Back

Developing a machine learning framework for accelerated material discovery

machine learning framework for material property prediction (Download Image)

An illustration of the proposed machine learning framework for material property prediction.

Driven by the success of machine learning (ML) in commercial applications such as product recommendations and advertising, researchers are attempting to apply ML tools to scientific data analyzation. One such application area is materials science, where ML methods could accelerate the selection, development, and discovery of materials by learning structure–property relationships. However, several unique challenges exist when applying ML in materials science applications. In an article published in npj Computational Materials, LLNL researchers describe these challenges and propose a ML framework to overcome them.

The article identifies a common pitfall of existing ML techniques, which happens when using underrepresented/imbalanced data—a common occurrence in material science applications. Imbalanced data can cause standard methods for assessing the quality of ML models to break down and lead to misleading conclusions. Additionally, the model’s confidence score—the probability that the model represents reality—cannot be trusted. Alternate methods such as model introspection (using simpler models) result in loss of predictive performance.

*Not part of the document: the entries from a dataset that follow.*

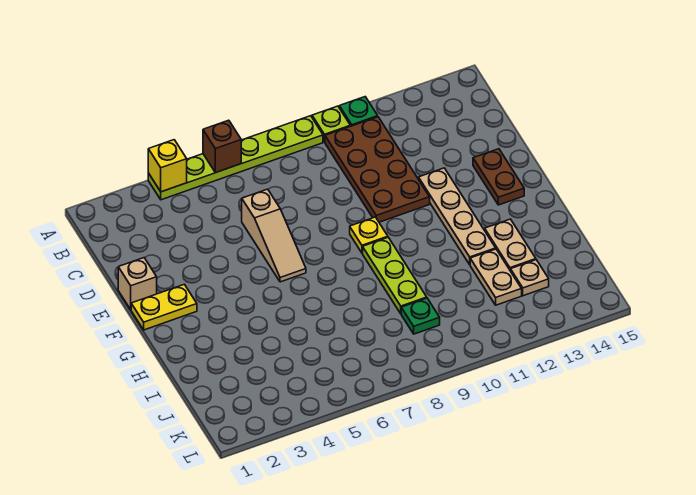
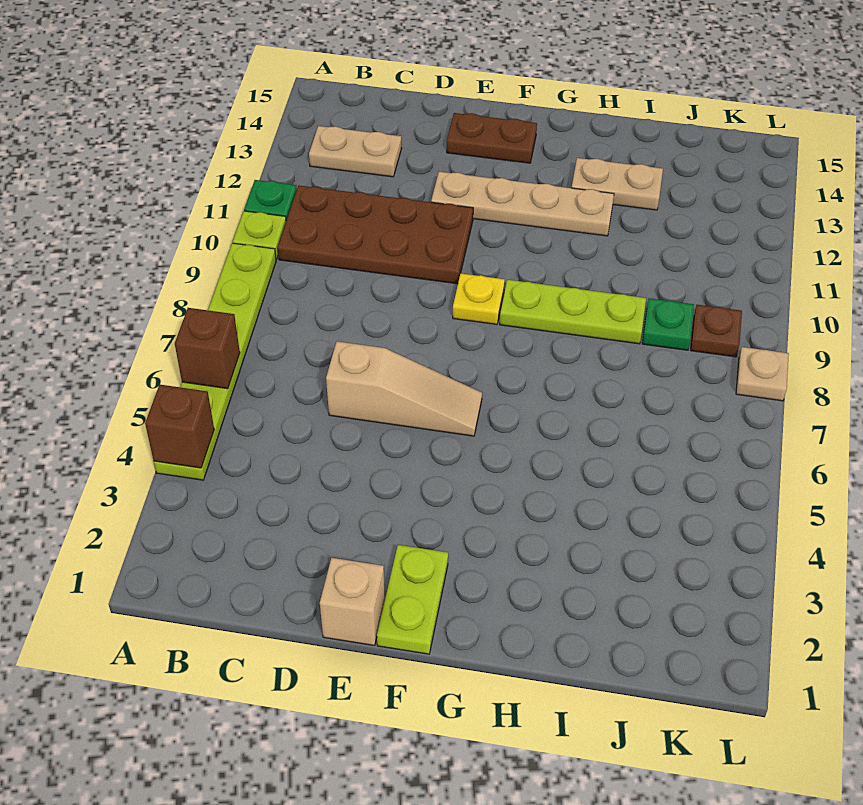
yellow brick A4 level 2 -> brown brick A4 level 2
yellow plate F1:F2 level 1 -> lime plate F1:F2 level 1
tan plate I12:J12 level 1 -> tan plate B13:C13 level 1
tan plate J13 level 1 -> tan plate L8 level 1
none -> brown plate K9 level 1

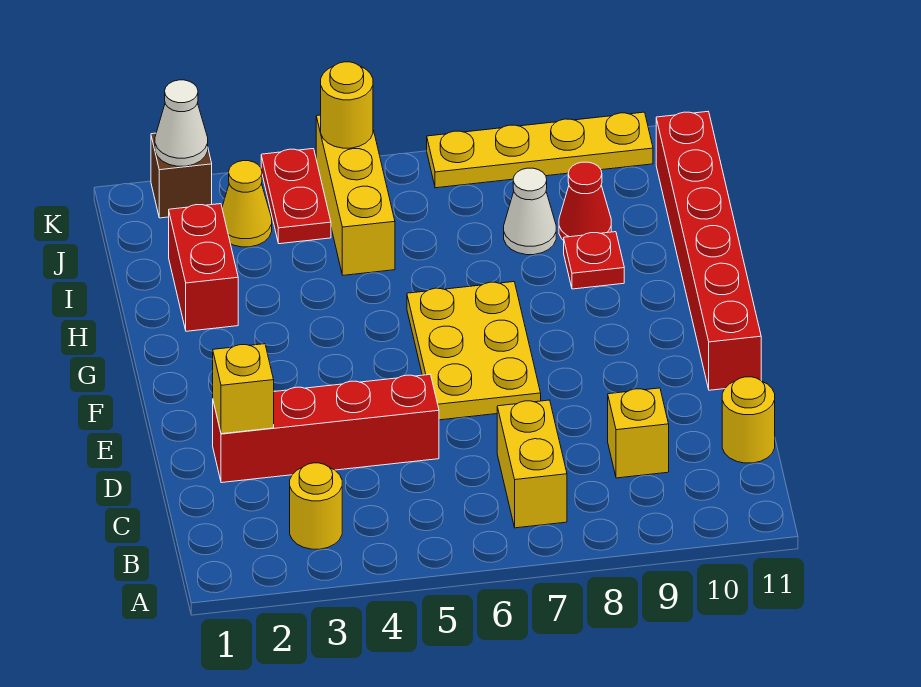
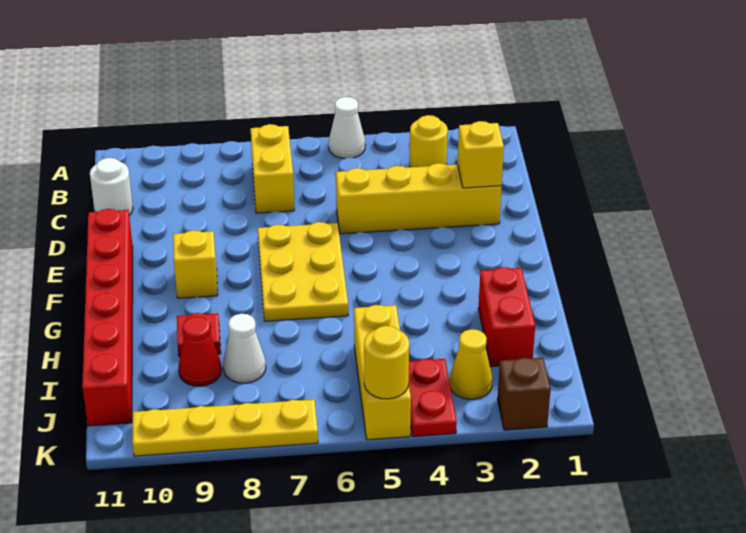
yellow brick C9 level 1 -> yellow brick F9 level 1
yellow round brick C11 level 1 -> white round brick C11 level 1
red brick D2:D5 level 1 -> yellow brick D2:D5 level 1
white cone K2 level 2 -> white cone A5 level 1

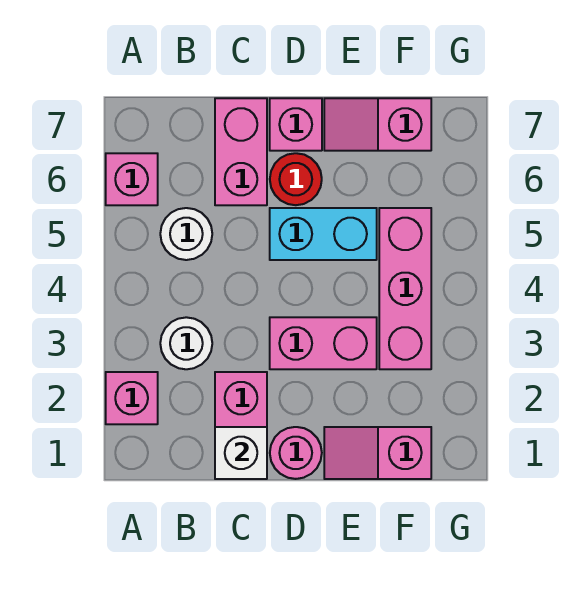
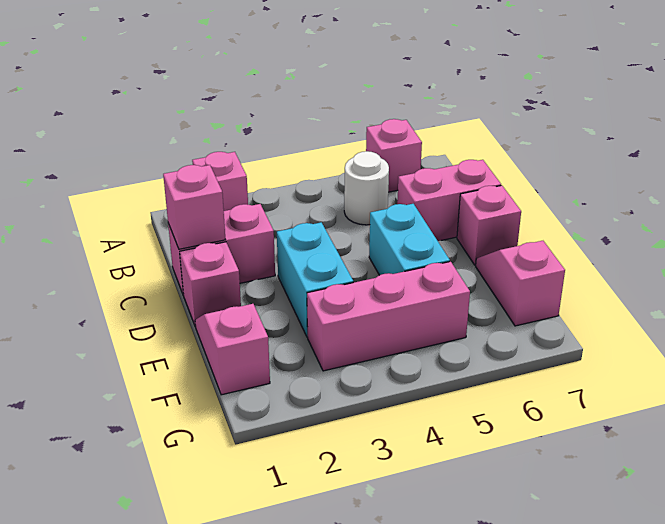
white round brick B3 level 1 -> none
white brick C1 level 2 -> pink brick C1 level 2
pink round brick D1 level 1 -> pink brick D1 level 1
pink brick D3:E3 level 1 -> cyan brick D3:E3 level 1
red round brick D6 level 1 -> none

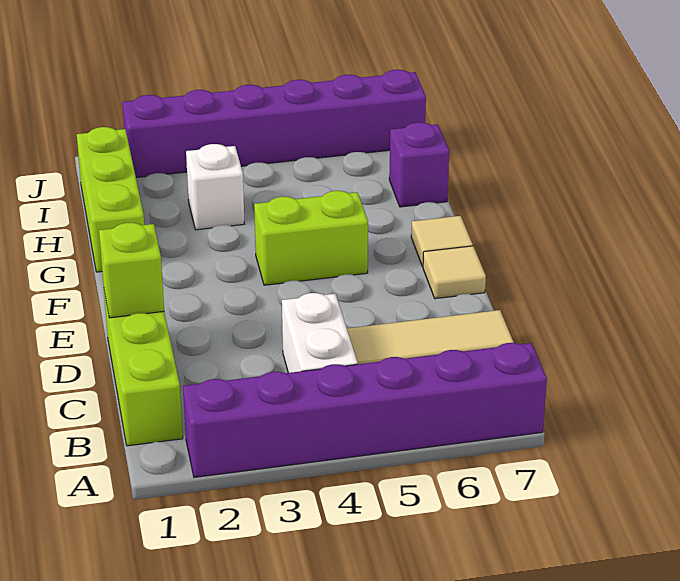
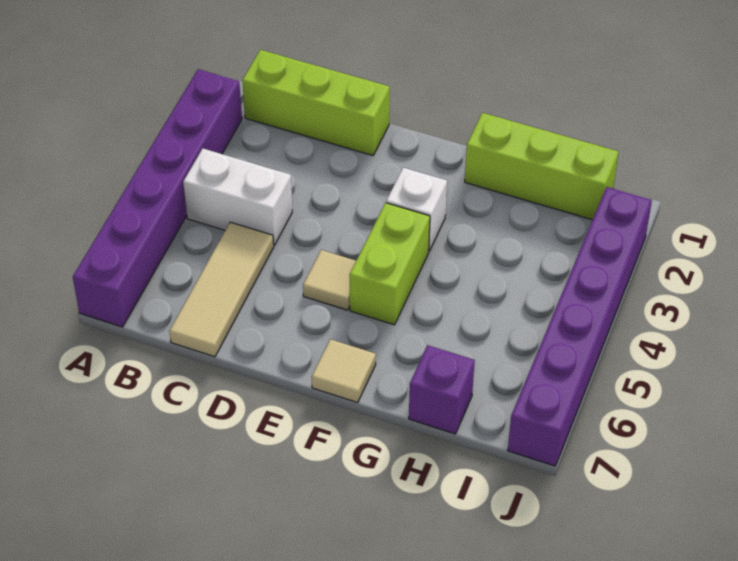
lime brick D1 level 2 -> none
tan tile E7 level 1 -> tan tile E5 level 1
white brick H3 level 1 -> white brick F3 level 1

To overcome these challenges, the team proposed a general-purpose ML framework that employs an ensemble of simpler models to reliably predict material properties. The framework is composed of three main components: a training procedure for learning from imbalanced data, a rationale generator for model-level and decision-level explainability, and reliable testing and uncertainty quantification techniques to evaluate the prediction performance of ML pipelines. The team demonstrated the technique’s versatility for two applications: predicting properties of crystalline compounds and identifying potentially stable solar cell materials.

This research received support from the Laboratory Directed Research and Development Program (16-ERD-019 and 19-SI-001).

[B. Kailkhura, B. Gallagher, S. Kim, A. Hiszpanski, and T.Y.-J. Han, Reliable and explainable machine-learning methods for accelerated material discovery npj Computational Materials 5, 108 (2019), doi: 10.1038/s41524-019-0248-2.]